La barre devrait être dépassée en 2010.
Cet accroissement est alimenté par la croissance économique des pays qui figurent au cœur de l’activité de la finance islamique et il est intéressant de constater que sur ces marchés, la croissance et les marges des banques islamiques sont supérieures à celle des banques dites conventionnelles.
Cela signifie pratiquement qu’il ne suffit pas d’être sur place pour profiter de l’aubaine macroéconomique et que le respect des préceptes de la charia constitue un filtre gouvernant l’accès à la manne économique.
Dans ces conditions, il n’est pas étonnant de voir les nouveaux entrants se multiplier et aujourd’hui, il n’est plus une banque internationale de renom qui ne soit liée, à un titre ou à un autre, à la finance islamique.
L’une des conséquences majeures de ce phénomène est une augmentation significative de la compétitivité. Les investisseurs ont maintenant la possibilité d’opter pour des établissements qui répondent à la fois à leur souci éthique et à leur appétence financière.
Ce choix, évidemment, avantage certaines banques au détriment d’autres.
Ainsi, le label « islamique » et les capacités plus ou moins évoluées d’ingénierie financière islamique ne suffisent plus pour faire partie des grands joueurs.

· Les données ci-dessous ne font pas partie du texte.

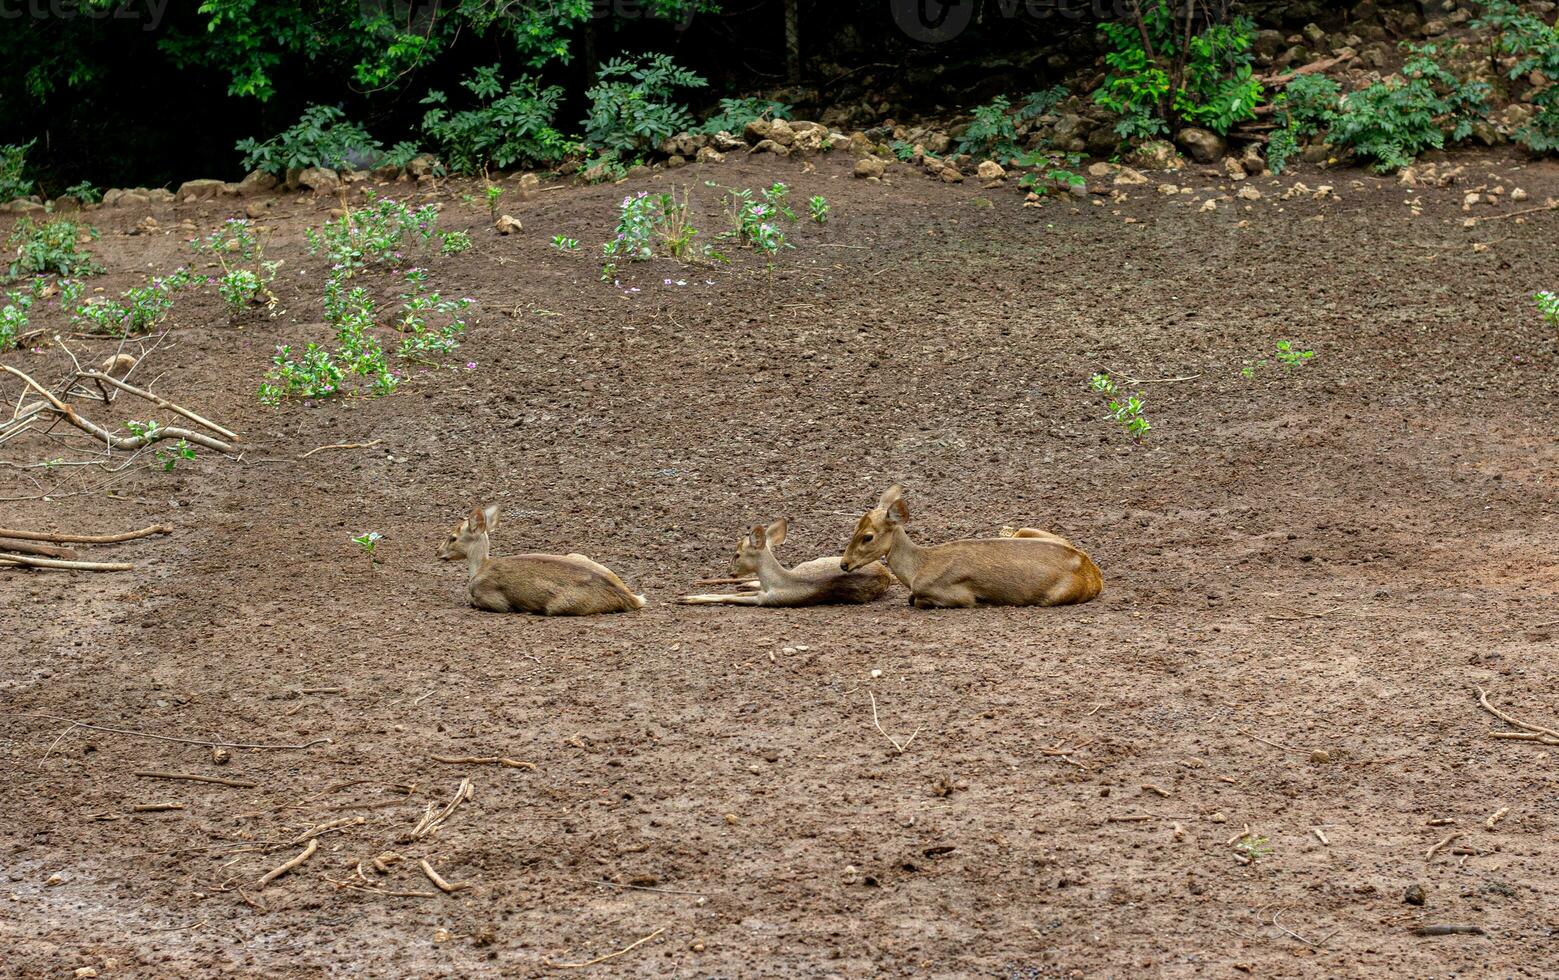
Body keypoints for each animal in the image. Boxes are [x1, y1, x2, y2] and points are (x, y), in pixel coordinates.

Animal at [436, 504, 642, 610]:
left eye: (453, 537)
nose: (438, 552)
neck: (479, 569)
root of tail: (633, 598)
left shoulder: (493, 600)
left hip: (559, 605)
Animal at [679, 520, 891, 604]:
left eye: (737, 554)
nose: (730, 572)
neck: (774, 582)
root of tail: (886, 574)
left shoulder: (767, 600)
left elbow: (728, 597)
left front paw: (686, 598)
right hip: (811, 562)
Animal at [835, 486, 1103, 607]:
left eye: (867, 536)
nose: (844, 564)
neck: (917, 570)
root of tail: (1095, 574)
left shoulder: (957, 595)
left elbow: (918, 601)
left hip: (1053, 596)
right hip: (1025, 530)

Certes, l’aptitude technique reste une compétence-clé, mais ne constitue plus un avantage compétitif.
En fait, comme en finance dite conventionnelle, le « plus » réside sans doute dans le talent managérial des décideurs ; dans leur faculté à évaluer les situations, à gérer les risques, à adopter les décisions pertinentes et à organiser leur entreprise de façon à la rendre la plus efficiente possible.
Le problème que risque de rencontrer l’aspirant manager d’une banque islamique est que les programmes spécifiques visant à former des dirigeants de la finance islamique n’existent pas encore.
L’offre se cantonne à des diplômes qui n’accordent à la finance islamique que quelques crédits dans le cadre d’options de programmes généralistes de finance, de diplômes et certificats qui consacrent exclusivement leur cursus à l’exploration des différentes facettes de la finance islamique en mettant l’accent sur les aspects religieux et légal ou de séminaires professionnels qui éclairent techniquement différents aspects des opérations de la finance et de la banque islamique.
Il manque à ce panorama un programme qui envisage les relations entre la finance islamique et la finance dite conventionnelle en termes de synergie ; la première bénéficiant des capacités techniques de la seconde et cette dernière s’inspirant des aspirations éthiques de la première.
La mise en place d’un tel programme passe par une modification de la conceptualisation du champ de la finance qui est à envisager comme étant formé de la conjonction des deux formes de finance au lieu d’être confondu avec la finance dite conventionnelle. Ce « saut conceptuel » a de plus l’avantage d’ouvrir les possibles stratégiques des banques islamiques et des banques dites conventionnelles, et pourrait bien constituer l’une des bases des avantages concurrentiels des banques de demain.